Dengan keadaan manusia yang telah berbeda cara hidupnya, cara untuk sejahtera pun berbeda. Masa dimana bercocok tanam sebagai suatu media bereksistensi, hanya dengan mempunyai lahan yang luas-lah manusia bisa sejahtera. Untuk melegalisasi kepemilikan dibuatlah suatu pemerintahan atau negara guna mengakui kepemilikan secara pribadi. Kenyataanpun bergati kesejahteraan hanya bisa dicapai melalui tanah, maka dari itu kelas sosial tercipta antara tuan tanah dan buruh tani.

Reproduksi pangan mulai tumbuh pasar pun tercipta guna tukar-menukar hasil produksi. Sekian lama mekanisme pasar melalui barter dirasa menyulitkan, manusia pun berinovasi membuat alat penukar berbentuk emas dan perak. 

Banyaknya kebutuhan akan emas dan perak membuat barang itu tidak mudah untuk diakses, pembaharuan alat tukar waktu itu sangat mendesak, manusia melakuakan inovasi kembali menciptakan uang.

Dengan ini uang menjadi barang yang vital bagi kehidupan, karena keguanaannya yang bisa ditukar dengan barang apapun. Keadaan hidup manusia pun berganti lagi, karena uang sebagai suatu alat yang vital, "lambang kesejahteraanpun berganti semakin uang itu terakumulasi banyak semakin manusia sejahtera". 

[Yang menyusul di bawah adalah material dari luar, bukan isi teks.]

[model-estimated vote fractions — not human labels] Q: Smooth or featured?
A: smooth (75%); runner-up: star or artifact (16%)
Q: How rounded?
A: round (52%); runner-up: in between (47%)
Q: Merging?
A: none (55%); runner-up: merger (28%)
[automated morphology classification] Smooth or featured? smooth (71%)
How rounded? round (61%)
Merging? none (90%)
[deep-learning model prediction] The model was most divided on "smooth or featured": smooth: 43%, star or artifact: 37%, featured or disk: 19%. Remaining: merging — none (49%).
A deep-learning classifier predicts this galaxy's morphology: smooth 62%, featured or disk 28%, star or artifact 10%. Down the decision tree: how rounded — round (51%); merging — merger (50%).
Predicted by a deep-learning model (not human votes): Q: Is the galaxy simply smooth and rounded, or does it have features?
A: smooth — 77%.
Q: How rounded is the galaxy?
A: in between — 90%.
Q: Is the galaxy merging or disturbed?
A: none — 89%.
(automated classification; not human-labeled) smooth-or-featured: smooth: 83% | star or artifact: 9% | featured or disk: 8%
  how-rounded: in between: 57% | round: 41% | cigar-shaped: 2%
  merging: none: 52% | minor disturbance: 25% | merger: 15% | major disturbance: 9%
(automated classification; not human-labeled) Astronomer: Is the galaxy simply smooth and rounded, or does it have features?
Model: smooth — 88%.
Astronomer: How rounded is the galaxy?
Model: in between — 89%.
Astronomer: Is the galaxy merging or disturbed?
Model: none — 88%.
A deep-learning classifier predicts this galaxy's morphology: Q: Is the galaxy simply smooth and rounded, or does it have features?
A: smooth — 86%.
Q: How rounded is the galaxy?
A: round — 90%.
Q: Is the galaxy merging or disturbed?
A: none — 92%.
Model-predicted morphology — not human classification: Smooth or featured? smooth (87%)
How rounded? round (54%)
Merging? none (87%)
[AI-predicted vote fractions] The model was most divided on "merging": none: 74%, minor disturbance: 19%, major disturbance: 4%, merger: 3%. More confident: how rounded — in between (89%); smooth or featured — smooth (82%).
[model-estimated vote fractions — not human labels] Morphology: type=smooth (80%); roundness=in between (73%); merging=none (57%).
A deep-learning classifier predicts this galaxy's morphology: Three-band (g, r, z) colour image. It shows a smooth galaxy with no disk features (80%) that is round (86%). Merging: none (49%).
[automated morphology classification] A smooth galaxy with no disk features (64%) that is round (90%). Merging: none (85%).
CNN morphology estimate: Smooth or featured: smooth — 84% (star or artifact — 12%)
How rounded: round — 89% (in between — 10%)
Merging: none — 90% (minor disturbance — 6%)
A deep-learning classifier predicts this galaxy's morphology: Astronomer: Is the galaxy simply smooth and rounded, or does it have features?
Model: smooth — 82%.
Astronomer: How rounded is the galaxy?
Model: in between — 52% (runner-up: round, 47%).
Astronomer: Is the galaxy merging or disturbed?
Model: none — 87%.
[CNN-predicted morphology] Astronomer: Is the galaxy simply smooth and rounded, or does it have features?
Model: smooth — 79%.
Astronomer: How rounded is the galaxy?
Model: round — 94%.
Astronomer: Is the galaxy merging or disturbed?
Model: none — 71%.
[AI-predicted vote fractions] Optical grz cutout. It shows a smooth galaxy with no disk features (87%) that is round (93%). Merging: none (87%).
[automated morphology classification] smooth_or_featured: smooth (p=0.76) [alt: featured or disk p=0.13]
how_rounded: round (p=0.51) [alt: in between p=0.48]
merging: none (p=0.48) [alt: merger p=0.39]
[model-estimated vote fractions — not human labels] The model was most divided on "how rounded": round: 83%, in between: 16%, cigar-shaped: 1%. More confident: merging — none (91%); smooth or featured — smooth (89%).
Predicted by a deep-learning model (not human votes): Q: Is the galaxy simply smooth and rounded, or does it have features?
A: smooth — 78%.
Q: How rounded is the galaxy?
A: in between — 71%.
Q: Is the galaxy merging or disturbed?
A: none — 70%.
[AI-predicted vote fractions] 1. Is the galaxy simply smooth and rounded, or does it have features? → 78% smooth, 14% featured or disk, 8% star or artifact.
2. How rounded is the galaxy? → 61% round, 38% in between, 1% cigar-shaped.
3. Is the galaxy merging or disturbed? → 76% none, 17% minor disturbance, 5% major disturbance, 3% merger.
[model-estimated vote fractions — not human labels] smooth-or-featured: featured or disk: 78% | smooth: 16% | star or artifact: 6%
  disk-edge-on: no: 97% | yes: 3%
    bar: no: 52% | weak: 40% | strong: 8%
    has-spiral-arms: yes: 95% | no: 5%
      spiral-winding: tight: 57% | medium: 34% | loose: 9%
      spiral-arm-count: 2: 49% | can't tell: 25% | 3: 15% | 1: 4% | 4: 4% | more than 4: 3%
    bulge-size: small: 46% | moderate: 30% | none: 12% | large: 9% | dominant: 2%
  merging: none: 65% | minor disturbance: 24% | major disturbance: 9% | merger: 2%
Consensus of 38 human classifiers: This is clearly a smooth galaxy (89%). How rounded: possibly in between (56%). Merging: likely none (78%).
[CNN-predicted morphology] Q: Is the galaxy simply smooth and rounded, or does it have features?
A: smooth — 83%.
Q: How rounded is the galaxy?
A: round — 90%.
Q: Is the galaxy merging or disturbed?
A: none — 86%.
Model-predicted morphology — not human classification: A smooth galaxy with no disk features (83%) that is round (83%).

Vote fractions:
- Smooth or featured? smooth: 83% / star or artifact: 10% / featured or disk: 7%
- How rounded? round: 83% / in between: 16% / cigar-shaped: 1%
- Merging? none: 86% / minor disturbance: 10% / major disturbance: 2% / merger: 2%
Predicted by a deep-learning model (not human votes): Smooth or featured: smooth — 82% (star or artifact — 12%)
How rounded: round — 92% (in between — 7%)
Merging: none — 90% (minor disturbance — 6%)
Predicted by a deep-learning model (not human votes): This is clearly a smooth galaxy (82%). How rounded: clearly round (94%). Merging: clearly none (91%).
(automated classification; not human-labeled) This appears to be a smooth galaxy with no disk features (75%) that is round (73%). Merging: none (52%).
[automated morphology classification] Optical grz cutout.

Karena akumulasi uang itu manusia memulai berdagang dan menciptakan alat-alat produksi. Keadaan uang sebagai lambang kesejahteraanpun terjadi sampai saat ini. Tetapi kembali lagi, "di zaman apapun hanya manusia yang kreatif yang mampu bereksistensi".

Dunia "Surga yang tidak diakui sebagai surga"

ilustrasi diambil dari pixabay.com
ilustrasi diambil dari pixabay.com
Jika lebih dalam di interpretasikan dunia adalah wahana surga bagi manusia, hewan dan segala makhluk yang ada di dunia ini. Di mana bersama-sama kita di kumpulkan  oleh partikel-partikel untuk saling menjaga, mengasihi dan berbagi di sugra yang kita sebut "dunia" ini. Tetapi kenyataannya dunia mungkin tidak diciptakan menjadi surga bagi para penghuninya. Tidak lebih itu karena sikap dari kehendak untuk berkuasa sebagai makhluk hidup itu sendiri, bahwa ada yang unggul diantara yang lemah.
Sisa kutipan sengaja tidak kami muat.